→ Information shown:
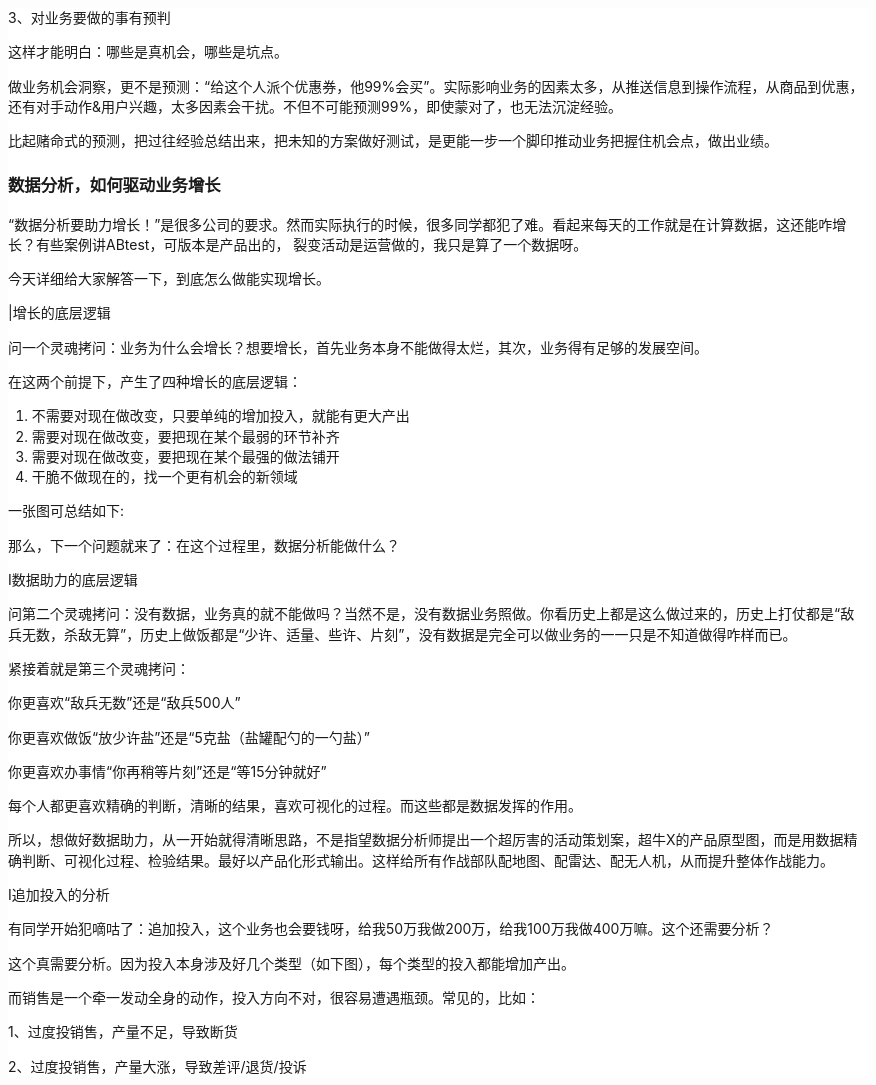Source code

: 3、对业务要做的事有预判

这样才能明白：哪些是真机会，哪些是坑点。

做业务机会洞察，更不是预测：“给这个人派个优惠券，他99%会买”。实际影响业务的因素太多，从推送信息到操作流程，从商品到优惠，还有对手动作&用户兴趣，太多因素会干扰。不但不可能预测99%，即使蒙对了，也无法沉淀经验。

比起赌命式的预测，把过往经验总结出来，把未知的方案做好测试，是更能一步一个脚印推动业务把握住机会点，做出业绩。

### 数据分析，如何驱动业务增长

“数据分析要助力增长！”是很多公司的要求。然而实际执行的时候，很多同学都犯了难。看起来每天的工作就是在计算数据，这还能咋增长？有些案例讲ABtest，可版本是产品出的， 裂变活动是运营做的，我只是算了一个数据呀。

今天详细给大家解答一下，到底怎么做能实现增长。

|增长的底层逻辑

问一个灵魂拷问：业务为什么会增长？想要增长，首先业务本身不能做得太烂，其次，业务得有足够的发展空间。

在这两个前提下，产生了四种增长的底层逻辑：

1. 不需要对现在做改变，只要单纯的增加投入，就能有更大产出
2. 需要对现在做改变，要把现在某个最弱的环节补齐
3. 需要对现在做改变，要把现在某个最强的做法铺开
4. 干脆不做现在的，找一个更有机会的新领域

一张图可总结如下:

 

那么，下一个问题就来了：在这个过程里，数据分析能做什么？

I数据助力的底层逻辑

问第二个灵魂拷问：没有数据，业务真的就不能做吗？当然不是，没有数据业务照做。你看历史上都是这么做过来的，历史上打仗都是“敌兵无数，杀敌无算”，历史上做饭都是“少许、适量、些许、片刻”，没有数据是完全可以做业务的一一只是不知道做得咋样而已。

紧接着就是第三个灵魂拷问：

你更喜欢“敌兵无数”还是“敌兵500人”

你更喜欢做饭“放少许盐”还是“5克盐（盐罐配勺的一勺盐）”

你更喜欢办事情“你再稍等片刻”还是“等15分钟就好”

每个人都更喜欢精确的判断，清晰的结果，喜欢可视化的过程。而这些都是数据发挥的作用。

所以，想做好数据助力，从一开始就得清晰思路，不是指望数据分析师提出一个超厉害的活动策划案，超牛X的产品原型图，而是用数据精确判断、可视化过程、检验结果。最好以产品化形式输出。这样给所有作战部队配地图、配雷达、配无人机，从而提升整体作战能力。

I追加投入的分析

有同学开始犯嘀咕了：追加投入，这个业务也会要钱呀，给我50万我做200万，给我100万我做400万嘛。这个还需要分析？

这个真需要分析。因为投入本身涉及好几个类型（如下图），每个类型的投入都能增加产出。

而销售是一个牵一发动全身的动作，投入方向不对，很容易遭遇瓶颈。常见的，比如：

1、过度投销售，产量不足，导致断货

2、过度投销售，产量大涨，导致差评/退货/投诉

→ Task instructions: What lines above contain the word "过度投销售"? Return each such line.

→ Response:
1、过度投销售，产量不足，导致断货
2、过度投销售，产量大涨，导致差评/退货/投诉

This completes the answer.